Kinsey: Gall Wasp Genus Cynips
143

as many as eight galls on single leaves. The galls first appear in June (acc. Mayr 1871; June 30 acc. Connold 1908 for England). They are mature by August or September (acc. Schlechtendal 1870), falling to the ground with the leaves in October (acc. Kieffer 1901). At that season the adults are mature and, just as with most other Cynips, they then chew a passage to the inside of the epidermis of the gall, but it is not until late November or December that the insects break thru the epidermis and emerge from the galls. It is true that Schlechtendal (1870) assigns late August to late October as the emergence time for this species, but many of that author's records are earlier than the experience of other students would verify. Mayr (1882) says the insects come out of the galls late in the autumn; Adler (1881) found the adults emerging in November and December in Germany, and I have German material dated November 15 and 18. My Danish material (Hoffmeyer coll.) is dated November 22 and 30, and December 5, 7, 8, 10, 11, and 17. Kieffer (1901) said emergence was in December in Lorraine.

Adler made the only experiments we have on the alternation of this insect. In 1877 he found that the agamic females oviposited in the adventitious buds of the oak stems (and trunks) in quite the same way as he had observed for folii. But in the first experiments he failed to secure the bisexual galls, and he failed again in 1878. In 1879 he observed several ovipositions from which he secured two bisexual galls in the following April.
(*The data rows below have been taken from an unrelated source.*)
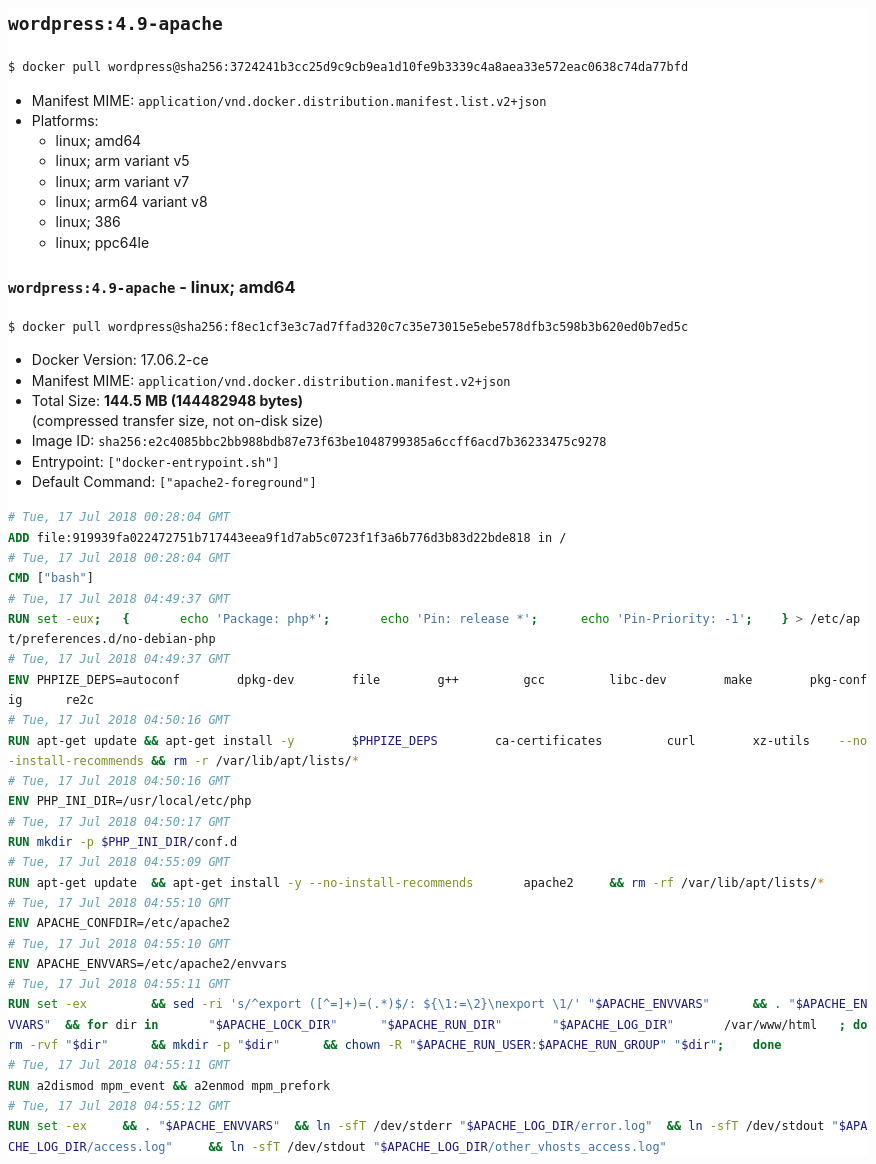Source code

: ## `wordpress:4.9-apache`

```console
$ docker pull wordpress@sha256:3724241b3cc25d9c9cb9ea1d10fe9b3339c4a8aea33e572eac0638c74da77bfd
```

-	Manifest MIME: `application/vnd.docker.distribution.manifest.list.v2+json`
-	Platforms:
	-	linux; amd64
	-	linux; arm variant v5
	-	linux; arm variant v7
	-	linux; arm64 variant v8
	-	linux; 386
	-	linux; ppc64le

### `wordpress:4.9-apache` - linux; amd64

```console
$ docker pull wordpress@sha256:f8ec1cf3e3c7ad7ffad320c7c35e73015e5ebe578dfb3c598b3b620ed0b7ed5c
```

-	Docker Version: 17.06.2-ce
-	Manifest MIME: `application/vnd.docker.distribution.manifest.v2+json`
-	Total Size: **144.5 MB (144482948 bytes)**  
	(compressed transfer size, not on-disk size)
-	Image ID: `sha256:e2c4085bbc2bb988bdb87e73f63be1048799385a6ccff6acd7b36233475c9278`
-	Entrypoint: `["docker-entrypoint.sh"]`
-	Default Command: `["apache2-foreground"]`

```dockerfile
# Tue, 17 Jul 2018 00:28:04 GMT
ADD file:919939fa022472751b717443eea9f1d7ab5c0723f1f3a6b776d3b83d22bde818 in / 
# Tue, 17 Jul 2018 00:28:04 GMT
CMD ["bash"]
# Tue, 17 Jul 2018 04:49:37 GMT
RUN set -eux; 	{ 		echo 'Package: php*'; 		echo 'Pin: release *'; 		echo 'Pin-Priority: -1'; 	} > /etc/apt/preferences.d/no-debian-php
# Tue, 17 Jul 2018 04:49:37 GMT
ENV PHPIZE_DEPS=autoconf 		dpkg-dev 		file 		g++ 		gcc 		libc-dev 		make 		pkg-config 		re2c
# Tue, 17 Jul 2018 04:50:16 GMT
RUN apt-get update && apt-get install -y 		$PHPIZE_DEPS 		ca-certificates 		curl 		xz-utils 	--no-install-recommends && rm -r /var/lib/apt/lists/*
# Tue, 17 Jul 2018 04:50:16 GMT
ENV PHP_INI_DIR=/usr/local/etc/php
# Tue, 17 Jul 2018 04:50:17 GMT
RUN mkdir -p $PHP_INI_DIR/conf.d
# Tue, 17 Jul 2018 04:55:09 GMT
RUN apt-get update 	&& apt-get install -y --no-install-recommends 		apache2 	&& rm -rf /var/lib/apt/lists/*
# Tue, 17 Jul 2018 04:55:10 GMT
ENV APACHE_CONFDIR=/etc/apache2
# Tue, 17 Jul 2018 04:55:10 GMT
ENV APACHE_ENVVARS=/etc/apache2/envvars
# Tue, 17 Jul 2018 04:55:11 GMT
RUN set -ex 		&& sed -ri 's/^export ([^=]+)=(.*)$/: ${\1:=\2}\nexport \1/' "$APACHE_ENVVARS" 		&& . "$APACHE_ENVVARS" 	&& for dir in 		"$APACHE_LOCK_DIR" 		"$APACHE_RUN_DIR" 		"$APACHE_LOG_DIR" 		/var/www/html 	; do 		rm -rvf "$dir" 		&& mkdir -p "$dir" 		&& chown -R "$APACHE_RUN_USER:$APACHE_RUN_GROUP" "$dir"; 	done
# Tue, 17 Jul 2018 04:55:11 GMT
RUN a2dismod mpm_event && a2enmod mpm_prefork
# Tue, 17 Jul 2018 04:55:12 GMT
RUN set -ex 	&& . "$APACHE_ENVVARS" 	&& ln -sfT /dev/stderr "$APACHE_LOG_DIR/error.log" 	&& ln -sfT /dev/stdout "$APACHE_LOG_DIR/access.log" 	&& ln -sfT /dev/stdout "$APACHE_LOG_DIR/other_vhosts_access.log"
```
The insects and galls and biology of this bisexual form are discussed in the following pages on the form similis.

The first histologic studies of this gall were made by Lacaze-Duthiers in 1853 (acc. Kieffer 1901). Fockeu (1889) has given us a more detailed account, noting that the gall tissues are very similar to those of folii—an account of which is given under that variety in the present paper. The subepidermal structures of longiventris are more solid and woody than in folii, as one may directly observe, and this seems to me to represent a fifth layer, a collenchyma layer not found in folii. Kustenmacher (1894 acc. Darboux and Houard 1907), Hieronymus (1890), and Weidel (1911) have given us less extended accounts of the anatomy of this gall.